The title of this post refers to a section in Dale Carnegie’s book, “How to Stop Worrying and Start Living”, in which Carnegie writes of how people ruined their lives, friendships, and families by getting over a some issue or another. Instead of letting go and cutting their losses, the people in question did everything they could possible to gain satisfaction after being slighted. Some even spent their fortune on lawyers and court cases in order to win in the end.
So about week ago, after I wrote about a problem I was having with work, some guy suggested that I was the source of the problem. That really got me angry.
Here I am trying to teach my classes, keeping up with the paperwork of lesson planning and grading, and keeping up with my Buddhist practices and next thing you know it some other teacher was giving me grief over printer paper.
Keep this in mind, there are protocols in the Thai school system that I am still trying to grasp. The only thing I am doing right is smiling like a clown so that everyone thinks I’m happy as a clam. I am also trying to get myself prepared to teach my classes to the best of my ability. The main reason why this printer paper argument flared up was partly because I was trying to print flashcards, tests papers, and other activities so that I can teach my classes. If I did anything wrong, it is out ignorance.
I was planning to write a series of articles defending myself and my viewpoints on to things like personal responsibility and agency; that I am responsible for how I act and not responsible for how others act.
I have always tried to be as courteous as I can with the coworker in question, so that was why I was taken aback by her contentious attitude. This is especially as in Thailand it is better to act with a “cool heart” i.e. “jai-yen” than with a “hot heart” aka “jai-ron”. So I felt she crossed the line in losing her “cool heart”. Plus, since she is an English teacher and it’s my first time in Thailand, I (perhaps wrongly) expected her to be able to least level with me little bit and explain what was the reason why she got angry instead expecting me to understand. Again, this is a case of cross-cultural communication.
But back to the whole writing a series of posts . . . .

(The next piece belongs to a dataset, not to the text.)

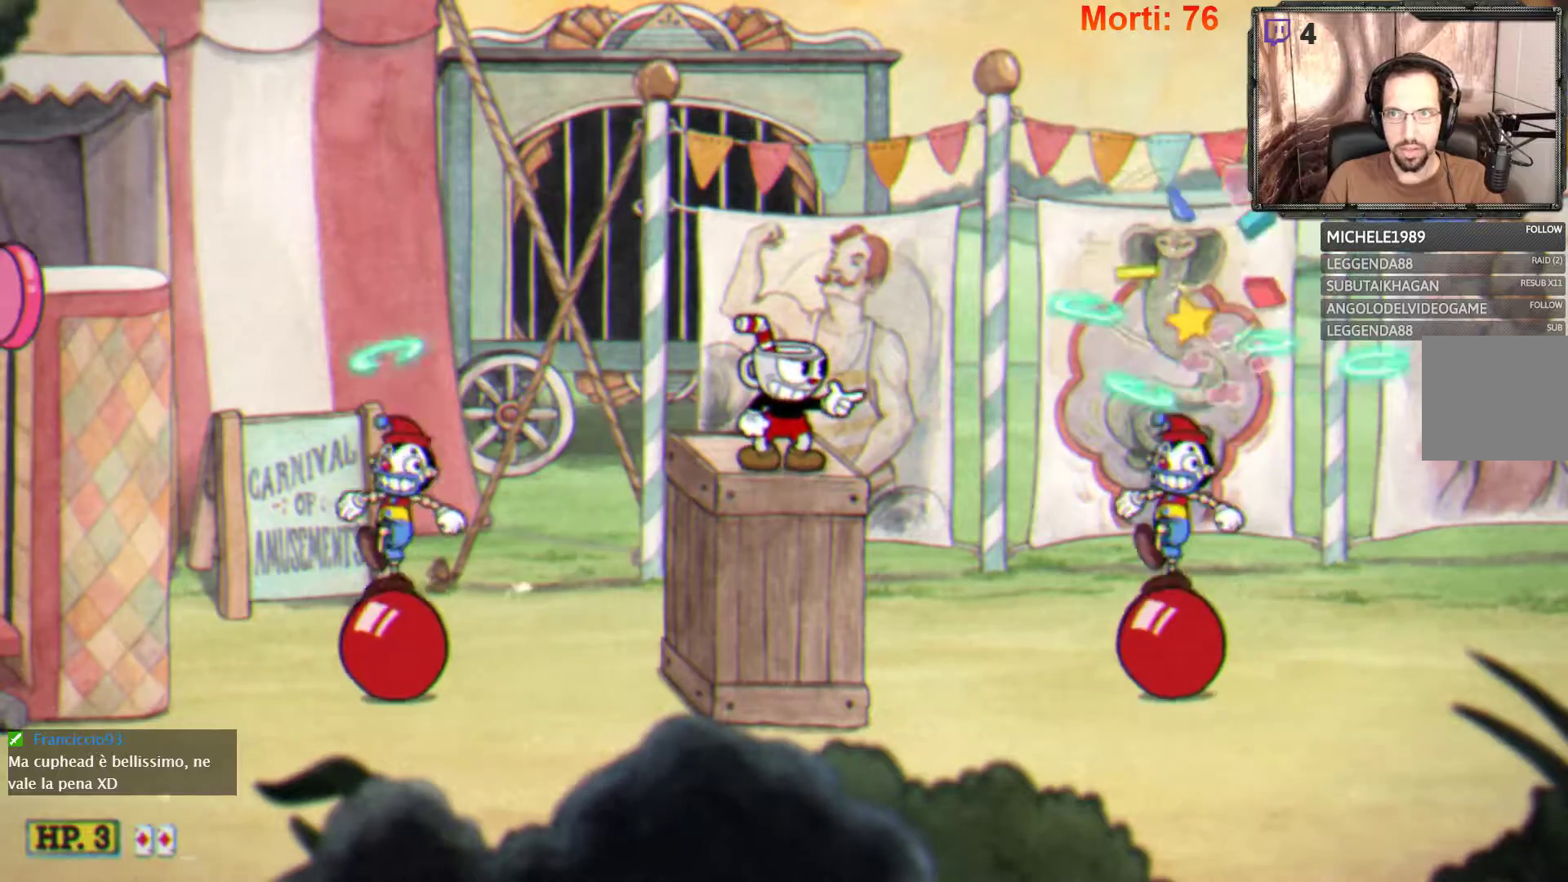
{"buttons": ["L2"], "left_stick": "center", "right_stick": "center", "events": [[33, "left_stick", "left"], [200, "left_stick", "center"]]}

I really wanted to show my side of the argument. I really wanted to talk about the times I had people hating on me. I wanted to write about the times I let their disdain for me get under my skin to a point I started hating myself. I also wanted to write about how I ignored other people’s disdain and prevailed. I even wanted to write about a similar situation about a friend of mine who also had a coworker with nasty designs on him, despite how he was one of the most popular people I’ve ever.
Wanting to write those posts filled my heart with such poison that I robbed myself of my happiness and peace of mind. In fact, today those emotions had a horrible effect on my teaching and even my kids didn’t want to follow my classes. I was even thinking of doing a midnight run sometime in the future and make my way back home to the good ole’ US of A.
Thankfully, through some weird mishaps in which I locked myself out of my apartment, I was forced to walk back and forth a few times between my place and the super’s house. During that walk I came to realize that there is no point in getting angry over some comment on a rant post. I was even thinking of closing this blog, but I feel like it’s going to amount to giving up. The same goes for making that midnight run. I’m staying in Thailand and I am going to make the best of it.
Here’s what I plan to do from here on out:
I’m still going to focus on my cultivation. I’m still going to write about what’s going on in my life, both good and bad. I’m still going to stay in Thailand for at least a year and try to be the best damn teacher I can be.
For those of you who is reading think I’m stupid, immature, evil, or just a plain jerk . . . . I’m sorry for that. I hope I didn’t give you an impression that I claim to be perfect because I know I am not. My reason why I am writing this blog, and practicing Buddhism, is so that I can get myself to be better man today than I was yesterday. Is my life a series a failures? Yes and no. I always do my best in everything I do, despite the fact that at times my best isn’t good enough.